═════ Extracted material ═════

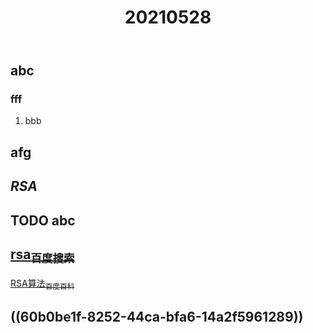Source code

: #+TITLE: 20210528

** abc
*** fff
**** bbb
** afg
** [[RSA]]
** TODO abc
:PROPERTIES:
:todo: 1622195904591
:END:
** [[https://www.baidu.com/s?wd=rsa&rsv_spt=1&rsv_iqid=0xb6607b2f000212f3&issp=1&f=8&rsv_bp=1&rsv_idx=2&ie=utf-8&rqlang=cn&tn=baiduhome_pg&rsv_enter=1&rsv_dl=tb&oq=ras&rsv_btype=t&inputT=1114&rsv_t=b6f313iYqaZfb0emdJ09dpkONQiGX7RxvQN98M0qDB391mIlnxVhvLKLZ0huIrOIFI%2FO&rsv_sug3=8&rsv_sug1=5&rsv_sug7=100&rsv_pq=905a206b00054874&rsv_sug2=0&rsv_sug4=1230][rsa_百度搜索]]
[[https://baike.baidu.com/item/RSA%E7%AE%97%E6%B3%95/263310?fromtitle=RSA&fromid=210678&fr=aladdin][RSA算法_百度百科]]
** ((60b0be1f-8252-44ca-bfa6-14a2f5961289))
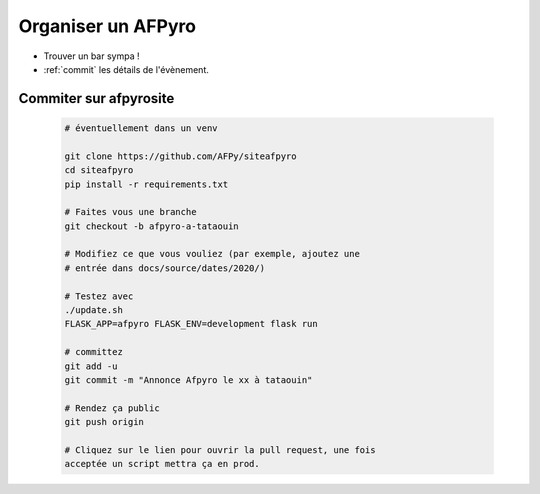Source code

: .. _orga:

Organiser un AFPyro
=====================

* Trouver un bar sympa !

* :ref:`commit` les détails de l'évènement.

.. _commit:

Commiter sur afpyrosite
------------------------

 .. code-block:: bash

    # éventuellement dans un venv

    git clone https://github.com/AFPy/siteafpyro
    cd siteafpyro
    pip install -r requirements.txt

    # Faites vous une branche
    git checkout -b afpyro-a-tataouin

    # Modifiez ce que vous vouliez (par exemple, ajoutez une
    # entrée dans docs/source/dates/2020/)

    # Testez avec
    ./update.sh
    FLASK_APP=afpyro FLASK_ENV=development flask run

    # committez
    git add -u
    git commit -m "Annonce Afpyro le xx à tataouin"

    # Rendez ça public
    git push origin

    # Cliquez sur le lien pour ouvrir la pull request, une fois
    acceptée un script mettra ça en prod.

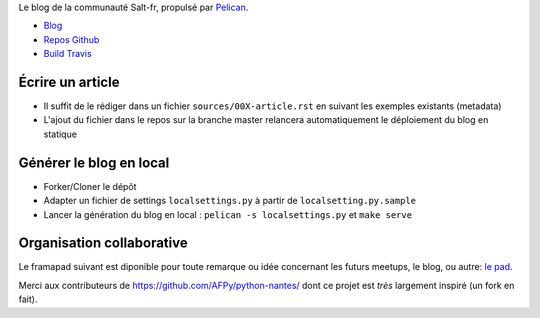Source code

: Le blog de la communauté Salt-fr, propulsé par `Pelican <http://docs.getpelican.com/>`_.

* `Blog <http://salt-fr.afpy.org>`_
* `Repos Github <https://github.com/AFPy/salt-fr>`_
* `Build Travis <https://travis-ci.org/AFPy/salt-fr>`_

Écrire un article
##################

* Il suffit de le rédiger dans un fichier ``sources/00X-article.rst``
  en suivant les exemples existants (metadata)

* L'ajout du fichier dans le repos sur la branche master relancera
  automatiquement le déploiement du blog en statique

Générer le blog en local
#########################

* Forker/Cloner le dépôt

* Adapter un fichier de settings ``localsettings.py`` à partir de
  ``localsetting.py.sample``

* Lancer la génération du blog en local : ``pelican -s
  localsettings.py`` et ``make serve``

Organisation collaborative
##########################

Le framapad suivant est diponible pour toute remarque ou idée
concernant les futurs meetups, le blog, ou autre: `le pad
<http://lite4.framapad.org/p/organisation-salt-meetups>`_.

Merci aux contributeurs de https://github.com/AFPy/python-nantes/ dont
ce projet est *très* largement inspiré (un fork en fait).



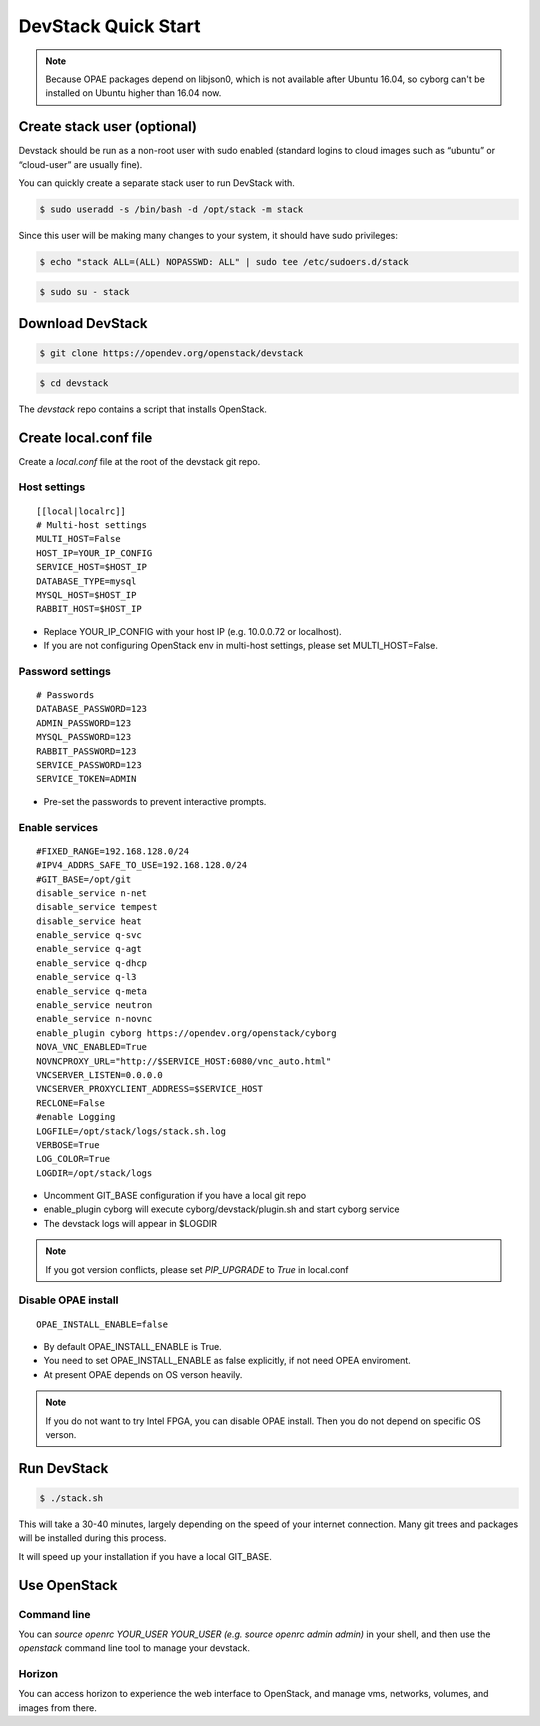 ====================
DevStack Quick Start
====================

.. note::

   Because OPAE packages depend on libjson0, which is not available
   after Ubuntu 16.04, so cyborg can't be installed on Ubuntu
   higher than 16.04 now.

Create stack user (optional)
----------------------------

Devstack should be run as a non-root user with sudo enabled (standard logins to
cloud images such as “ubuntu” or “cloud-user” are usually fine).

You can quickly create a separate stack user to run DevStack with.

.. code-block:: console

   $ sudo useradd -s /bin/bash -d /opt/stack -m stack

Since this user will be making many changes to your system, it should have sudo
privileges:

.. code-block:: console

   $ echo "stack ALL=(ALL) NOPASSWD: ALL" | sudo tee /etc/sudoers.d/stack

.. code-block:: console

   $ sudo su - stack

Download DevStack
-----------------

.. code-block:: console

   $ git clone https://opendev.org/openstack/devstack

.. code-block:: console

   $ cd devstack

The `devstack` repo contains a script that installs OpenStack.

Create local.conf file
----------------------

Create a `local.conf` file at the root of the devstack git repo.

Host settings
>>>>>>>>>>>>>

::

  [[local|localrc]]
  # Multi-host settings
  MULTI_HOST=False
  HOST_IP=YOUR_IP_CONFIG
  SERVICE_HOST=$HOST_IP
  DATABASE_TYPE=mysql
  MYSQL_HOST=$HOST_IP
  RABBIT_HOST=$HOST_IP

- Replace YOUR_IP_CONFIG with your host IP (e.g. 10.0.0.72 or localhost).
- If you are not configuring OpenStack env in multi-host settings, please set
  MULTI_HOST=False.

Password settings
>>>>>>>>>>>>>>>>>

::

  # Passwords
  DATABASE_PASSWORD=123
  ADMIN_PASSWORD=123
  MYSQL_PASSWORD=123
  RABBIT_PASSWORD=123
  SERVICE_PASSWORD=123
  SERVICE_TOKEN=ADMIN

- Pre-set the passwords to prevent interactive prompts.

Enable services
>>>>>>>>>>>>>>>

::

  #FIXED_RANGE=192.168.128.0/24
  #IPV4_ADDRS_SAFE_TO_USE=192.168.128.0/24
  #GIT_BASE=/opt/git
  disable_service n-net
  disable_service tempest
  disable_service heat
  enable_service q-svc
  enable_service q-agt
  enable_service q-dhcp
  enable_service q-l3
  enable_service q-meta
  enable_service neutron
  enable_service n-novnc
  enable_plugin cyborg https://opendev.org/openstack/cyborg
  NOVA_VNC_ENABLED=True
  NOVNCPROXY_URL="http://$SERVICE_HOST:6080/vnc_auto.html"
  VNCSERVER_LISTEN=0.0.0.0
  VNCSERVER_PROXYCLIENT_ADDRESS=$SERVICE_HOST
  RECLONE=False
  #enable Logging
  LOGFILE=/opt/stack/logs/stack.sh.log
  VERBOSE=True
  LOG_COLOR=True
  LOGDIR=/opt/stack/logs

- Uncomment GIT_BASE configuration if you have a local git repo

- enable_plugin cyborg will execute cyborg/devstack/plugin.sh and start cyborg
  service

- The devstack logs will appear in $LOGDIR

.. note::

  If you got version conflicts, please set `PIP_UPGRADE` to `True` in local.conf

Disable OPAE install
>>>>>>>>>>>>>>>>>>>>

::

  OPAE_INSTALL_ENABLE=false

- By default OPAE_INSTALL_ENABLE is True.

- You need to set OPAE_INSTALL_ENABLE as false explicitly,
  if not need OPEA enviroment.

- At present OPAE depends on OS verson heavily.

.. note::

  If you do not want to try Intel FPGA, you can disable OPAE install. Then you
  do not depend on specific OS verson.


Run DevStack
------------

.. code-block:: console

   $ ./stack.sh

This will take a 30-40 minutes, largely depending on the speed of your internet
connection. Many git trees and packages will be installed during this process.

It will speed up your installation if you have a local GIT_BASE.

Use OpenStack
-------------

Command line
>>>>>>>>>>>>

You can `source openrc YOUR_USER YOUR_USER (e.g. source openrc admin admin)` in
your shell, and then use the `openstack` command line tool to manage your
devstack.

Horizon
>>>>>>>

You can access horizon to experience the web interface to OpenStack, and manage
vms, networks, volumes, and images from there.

═════

Without copying any images, transcribe the records exactly as they stand.

- [Worked solution]
Source code

: #+TITLE: 20210528

** abc
*** fff
**** bbb
** afg
** [[RSA]]
** TODO abc
:PROPERTIES:
:todo: 1622195904591
:END:
** [[https://www.baidu.com/s?wd=rsa&rsv_spt=1&rsv_iqid=0xb6607b2f000212f3&issp=1&f=8&rsv_bp=1&rsv_idx=2&ie=utf-8&rqlang=cn&tn=baiduhome_pg&rsv_enter=1&rsv_dl=tb&oq=ras&rsv_btype=t&inputT=1114&rsv_t=b6f313iYqaZfb0emdJ09dpkONQiGX7RxvQN98M0qDB391mIlnxVhvLKLZ0huIrOIFI%2FO&rsv_sug3=8&rsv_sug1=5&rsv_sug7=100&rsv_pq=905a206b00054874&rsv_sug2=0&rsv_sug4=1230][rsa_百度搜索]]
[[https://baike.baidu.com/item/RSA%E7%AE%97%E6%B3%95/263310?fromtitle=RSA&fromid=210678&fr=aladdin][RSA算法_百度百科]]
** ((60b0be1f-8252-44ca-bfa6-14a2f5961289))
Source code

: .. _orga:

Organiser un AFPyro
=====================

* Trouver un bar sympa !

* :ref:`commit` les détails de l'évènement.

.. _commit:

Commiter sur afpyrosite
------------------------

 .. code-block:: bash

    # éventuellement dans un venv

    git clone https://github.com/AFPy/siteafpyro
    cd siteafpyro
    pip install -r requirements.txt

    # Faites vous une branche
    git checkout -b afpyro-a-tataouin

    # Modifiez ce que vous vouliez (par exemple, ajoutez une
    # entrée dans docs/source/dates/2020/)

    # Testez avec
    ./update.sh
    FLASK_APP=afpyro FLASK_ENV=development flask run

    # committez
    git add -u
    git commit -m "Annonce Afpyro le xx à tataouin"

    # Rendez ça public
    git push origin

    # Cliquez sur le lien pour ouvrir la pull request, une fois
    acceptée un script mettra ça en prod.

Source code

: Le blog de la communauté Salt-fr, propulsé par `Pelican <http://docs.getpelican.com/>`_.

* `Blog <http://salt-fr.afpy.org>`_
* `Repos Github <https://github.com/AFPy/salt-fr>`_
* `Build Travis <https://travis-ci.org/AFPy/salt-fr>`_

Écrire un article
##################

* Il suffit de le rédiger dans un fichier ``sources/00X-article.rst``
  en suivant les exemples existants (metadata)

* L'ajout du fichier dans le repos sur la branche master relancera
  automatiquement le déploiement du blog en statique

Générer le blog en local
#########################

* Forker/Cloner le dépôt

* Adapter un fichier de settings ``localsettings.py`` à partir de
  ``localsetting.py.sample``

* Lancer la génération du blog en local : ``pelican -s
  localsettings.py`` et ``make serve``

Organisation collaborative
##########################

Le framapad suivant est diponible pour toute remarque ou idée
concernant les futurs meetups, le blog, ou autre: `le pad
<http://lite4.framapad.org/p/organisation-salt-meetups>`_.

Merci aux contributeurs de https://github.com/AFPy/python-nantes/ dont
ce projet est *très* largement inspiré (un fork en fait).



 ====================
DevStack Quick Start
====================

.. note::

   Because OPAE packages depend on libjson0, which is not available
   after Ubuntu 16.04, so cyborg can't be installed on Ubuntu
   higher than 16.04 now.

Create stack user (optional)
----------------------------

Devstack should be run as a non-root user with sudo enabled (standard logins to
cloud images such as “ubuntu” or “cloud-user” are usually fine).

You can quickly create a separate stack user to run DevStack with.

.. code-block:: console

   $ sudo useradd -s /bin/bash -d /opt/stack -m stack

Since this user will be making many changes to your system, it should have sudo
privileges:

.. code-block:: console

   $ echo "stack ALL=(ALL) NOPASSWD: ALL" | sudo tee /etc/sudoers.d/stack

.. code-block:: console

   $ sudo su - stack

Download DevStack
-----------------

.. code-block:: console

   $ git clone https://opendev.org/openstack/devstack

.. code-block:: console

   $ cd devstack

The `devstack` repo contains a script that installs OpenStack.

Create local.conf file
----------------------

Create a `local.conf` file at the root of the devstack git repo.

Host settings
>>>>>>>>>>>>>

::

  [[local|localrc]]
  # Multi-host settings
  MULTI_HOST=False
  HOST_IP=YOUR_IP_CONFIG
  SERVICE_HOST=$HOST_IP
  DATABASE_TYPE=mysql
  MYSQL_HOST=$HOST_IP
  RABBIT_HOST=$HOST_IP

- Replace YOUR_IP_CONFIG with your host IP (e.g. 10.0.0.72 or localhost).
- If you are not configuring OpenStack env in multi-host settings, please set
  MULTI_HOST=False.

Password settings
>>>>>>>>>>>>>>>>>

::

  # Passwords
  DATABASE_PASSWORD=123
  ADMIN_PASSWORD=123
  MYSQL_PASSWORD=123
  RABBIT_PASSWORD=123
  SERVICE_PASSWORD=123
  SERVICE_TOKEN=ADMIN

- Pre-set the passwords to prevent interactive prompts.

Enable services
>>>>>>>>>>>>>>>

::

  #FIXED_RANGE=192.168.128.0/24
  #IPV4_ADDRS_SAFE_TO_USE=192.168.128.0/24
  #GIT_BASE=/opt/git
  disable_service n-net
  disable_service tempest
  disable_service heat
  enable_service q-svc
  enable_service q-agt
  enable_service q-dhcp
  enable_service q-l3
  enable_service q-meta
  enable_service neutron
  enable_service n-novnc
  enable_plugin cyborg https://opendev.org/openstack/cyborg
  NOVA_VNC_ENABLED=True
  NOVNCPROXY_URL="http://$SERVICE_HOST:6080/vnc_auto.html"
  VNCSERVER_LISTEN=0.0.0.0
  VNCSERVER_PROXYCLIENT_ADDRESS=$SERVICE_HOST
  RECLONE=False
  #enable Logging
  LOGFILE=/opt/stack/logs/stack.sh.log
  VERBOSE=True
  LOG_COLOR=True
  LOGDIR=/opt/stack/logs

- Uncomment GIT_BASE configuration if you have a local git repo

- enable_plugin cyborg will execute cyborg/devstack/plugin.sh and start cyborg
  service

- The devstack logs will appear in $LOGDIR

.. note::

  If you got version conflicts, please set `PIP_UPGRADE` to `True` in local.conf

Disable OPAE install
>>>>>>>>>>>>>>>>>>>>

::

  OPAE_INSTALL_ENABLE=false

- By default OPAE_INSTALL_ENABLE is True.

- You need to set OPAE_INSTALL_ENABLE as false explicitly,
  if not need OPEA enviroment.

- At present OPAE depends on OS verson heavily.

.. note::

  If you do not want to try Intel FPGA, you can disable OPAE install. Then you
  do not depend on specific OS verson.


Run DevStack
------------

.. code-block:: console

   $ ./stack.sh

This will take a 30-40 minutes, largely depending on the speed of your internet
connection. Many git trees and packages will be installed during this process.

It will speed up your installation if you have a local GIT_BASE.

Use OpenStack
-------------

Command line
>>>>>>>>>>>>

You can `source openrc YOUR_USER YOUR_USER (e.g. source openrc admin admin)` in
your shell, and then use the `openstack` command line tool to manage your
devstack.

Horizon
>>>>>>>

You can access horizon to experience the web interface to OpenStack, and manage
vms, networks, volumes, and images from there.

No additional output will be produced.